No hypotheticals
Sir Victor [Blank] and the Trinity Mirror chief executive, Sly Bailey, both refused to answer "hypothetical questions" about Daily Mirror editor Piers Morgan’s future if the images proved to be fake.
Chris Tryhorn, the Guardian , 6 May 2004
Unfortunately, there is no doubt that the vast majority of the images of coalition troops subjecting Iraqi prisoners to degrading treatment revealed recently are all too genuine. But at the time of writing, the authenticity of one of the first batch to appear remains in doubt. Experts have provided many reasons for thinking that the images of British troops mistreating prisoners published in the Mirror may be fakes.
If they are not genuine, this would be no small blunder. The perception that maltreatment is going on fuels Iraqi resentment of the occupying forces and helps the cause of the “resistance”. Although subsequent revelations have confirmed that mistreatment is occurring anyway, the veracity of the Mirror images would significantly alter the evidence of the extent to which British troops are contributing to it.
So it would seem a fair question to ask: if the images are fakes, will the Mirror’s editor have to resign? Blank and Bailey, however, both refused to answer it, on the grounds that it was a purely hypothetical question.
Nigel Warburton, in his Thinking From A to Z , dubbed this the “politician’s answer”, with good reason.

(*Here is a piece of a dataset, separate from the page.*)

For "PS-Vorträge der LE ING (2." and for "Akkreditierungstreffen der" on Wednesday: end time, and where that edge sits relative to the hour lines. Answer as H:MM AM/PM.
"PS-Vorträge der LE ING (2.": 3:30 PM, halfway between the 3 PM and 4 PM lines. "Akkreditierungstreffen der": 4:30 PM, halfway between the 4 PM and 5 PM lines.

It has become a favoured tool of evasion for politicians the world over, who often bat away queries saying, “that’s a hypothetical question”.
However, look for a justification for the assumption that only questions about what is actual need to be answered and you’ll search in vain. Indeed, it is ironic that politicians are so keen to avoid hypothetical questions when their entire campaigns are run on the basis of hypotheticals: if you elect me, I’ll do this. If they truly believed that they shouldn’t answer hypothetical questions, then they should refrain from saying anything about what they would do if they gained power.
There are good reasons why it is sometimes unwise to answer hypothetical questions. One is that it is often not worth worrying about all the possible things that might happen. You have to weigh up the probabilities and the seriousness of the consequences to decide whether in any given case “We’ll cross that bridge when we come to it” betrays a shocking lack of forethought (the plan for what to do in Iraq once Saddam had been toppled is a clear contender for this category) or a prudent conservation of intellectual energy (for instance, how to save tax in the 14 million to one chance that you win the lottery).
Another is that circumstances change, and it can be unwise to commit yourself to a future course of action when unforeseen events may change the calculations about what the best course of action is. For example, before the Iraq war, Tony Blair frequently dodged the question of what he would do if there was no “second” UN resolution backing military action against Iraq . In this case, the existence or not of an UN resolution was just one of a number of factors which would contribute to his eventual decision. With events on the ground changing every day, unless you thought military action without UN backing was unjustifiable in all circumstances (in which case you would have to be opposed to the NATO action in former Yugoslavia and British intervention in Sierra Leone), Blair could not predict the eventual weighting the resolution, or lack of it, should have in his deliberations.
But it is important to note that the problem here is not that the question about UN backing was hypothetical. It is rather that there were so many other variables that there was no single hypothetical scenario in which UN backing was not forthcoming for Blair to comment on. Rather, there were any number of different scenarios consistent with that outcome, not all of which could even be foreseen, and all of which would have to be judged on their merits. Only if one already thought that the requirement for a UN resolution was absolute, which would make all the different scenarios identical in the one regard that mattered, could the hypothetical question be answered.
In Morgan’s case, however, this justification for evasion does not seem to apply. It is true that there are many scenarios consistent with the pictures being fakes. But in all cases, publishing fakes would be a terrible error and one which, arguably, the editor of the paper involved should take responsibility for. That means the hypothetical question is both clear and could be answered. The fact that the Mirror ‘s chiefs chose not to cannot be justified by the hypothetical nature of the question, because the mere fact that a question is hypothetical is never a reason why it can’t or shouldn’t be answered.